しかし、和希の予想に反して冬牙は一輝の言葉を覚えてくれていた。
「それがどうした。」
「いえ。」
和希は頭を振った、そして、その眼がまた厳しいものに変わる。
「少し意外だっただけですよ。」
「……。」
「今日、私思ったんです。」
「何がだ。」
「この家には家電がないので、色々と不便が生じます、なので、母にお願いして携帯を買って貰おうと思っております。」
「……。」
「そうすれば、連絡は簡単につきますよね。」
「面倒。」
「あら、帰る時間を知らせる、晩御飯の有無、そして、明日起きる時間を送っていただくだけで、三回連絡入れる、というミッションはコンプリートされますよね?」
「……何でそんな事をしなくてはいけないんだ。」
「そんな事をしなくてはならない事態を引き起こしているのは貴方の行いですから。」
「……。」
「面倒だと思うんなら、生活態度を改めてください。」
「……お前が諦めればいいだろうが。」
「私は諦めるつもりはサラサラありません。
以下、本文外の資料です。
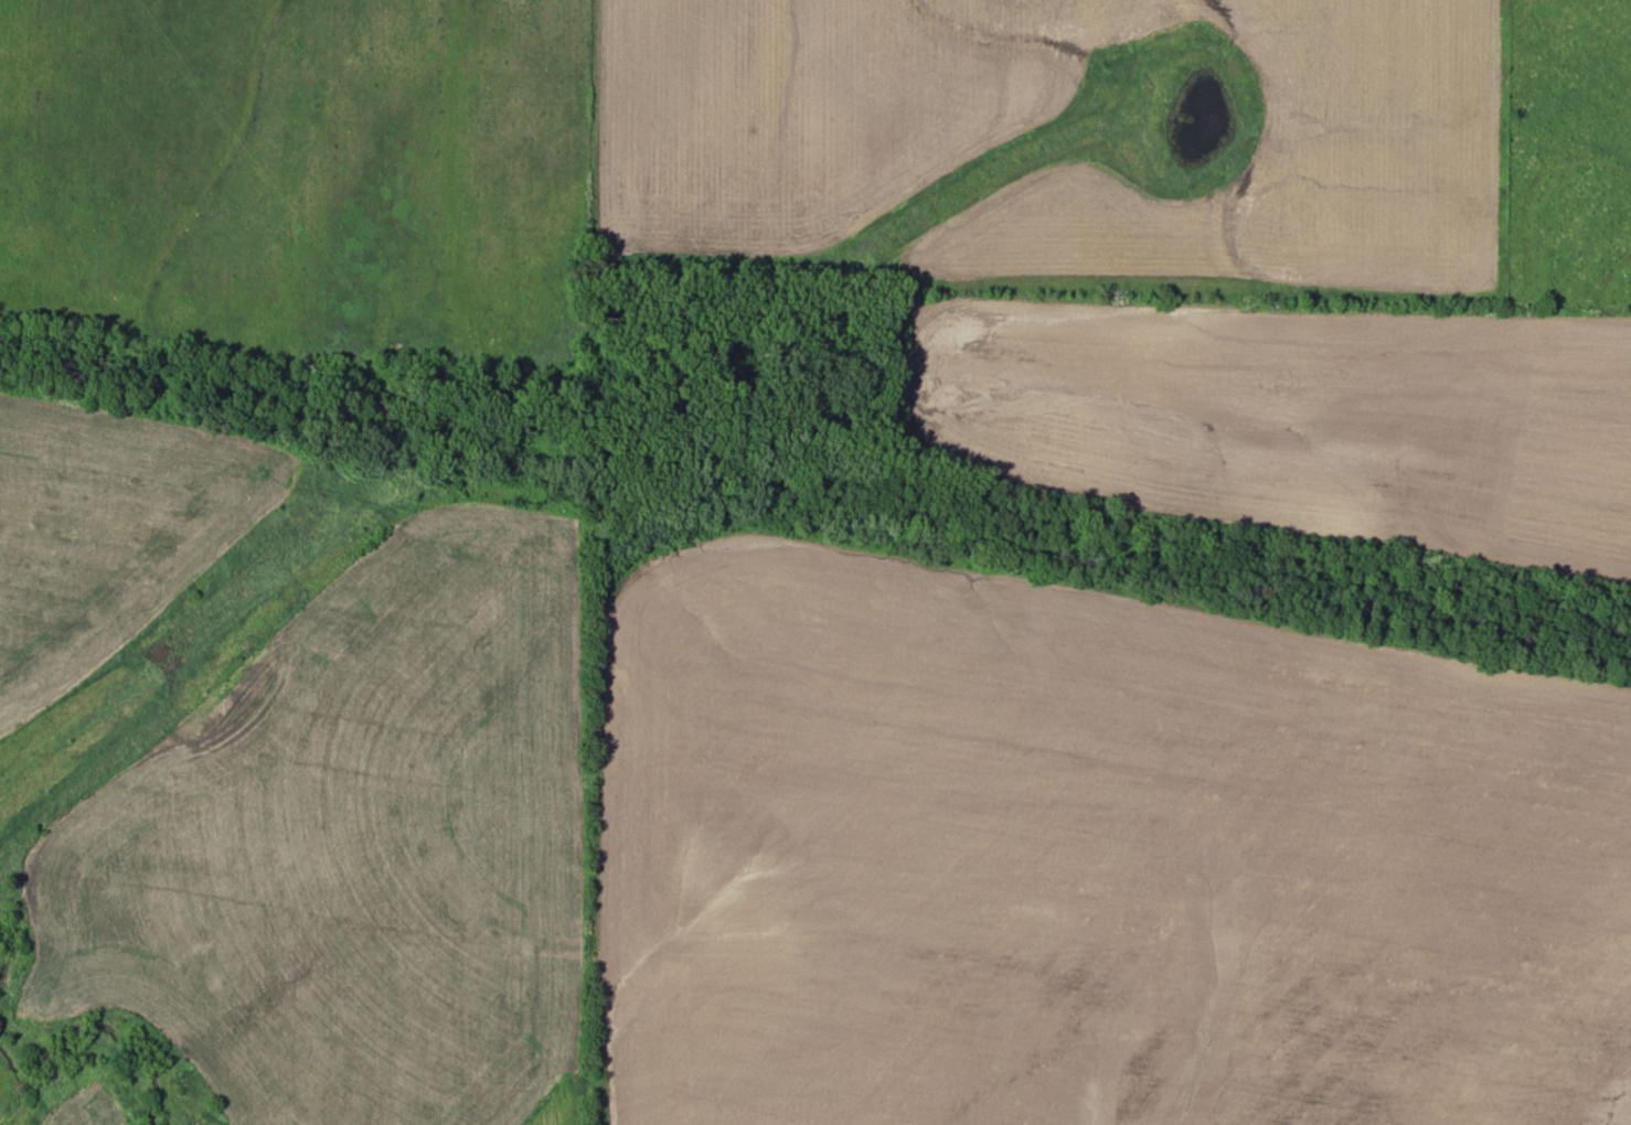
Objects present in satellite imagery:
crop: (1333, 136)
crop: (1294, 414)
crop: (1090, 854)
」
「金でもつかまされたのか?」
「……。」
冬牙の言葉に再び和希の中の何かが切れた。
ニッコリと和希は笑い、そして、冬牙の頬を思いっきりぶった。
「――っ!」
「痛いですか?」
「……。」
「貴方の痛みなんかよりも、ずっと私の胸の方が痛いです。」
和希は右手を自分の胸に持っていく。
「貴方が私を嫌って拒絶するのなら、いくらでも受け入れます。」
でも、と和希は続ける。
「貴方は私の何を知って嫌っているの、生理的嫌悪?私を見ていないのに、そんな言葉で片づけないで、貴方は何がしたい訳なの。」
「……。」
「自分の殻に籠った子どもじゃない、いい加減二十歳なんでしょう、大人なんでしょう。」
「……。」
「ちゃんと、貴方の目で、耳で、周りを見なさい、そうじゃないと、私は離れてあげられないっ!」
最後に和希は冬牙の胸を叩く。
「私を追い出したいんなら、私と向き合って、それが一番の近道よ。」
「……。」
「夕飯作ってたけど、外で食べたのならいらないわよね、でも、もし、お腹が空いたのなら冷蔵庫にお蕎麦があるし、サラダもあるから、食べてもいいです。」
和希は言いたい事を言って少しすっきりしたのか、先ほどよりも穏やかな笑みを浮かべる。
「それじゃ、おやすみなさい。」
「……。」
冬牙は去っていく和希の後姿をどこか睨むように、でも、どこか懐かしそうにそんな目で彼女を見ていた。
しかし、その事に当の本には気づいていなかった。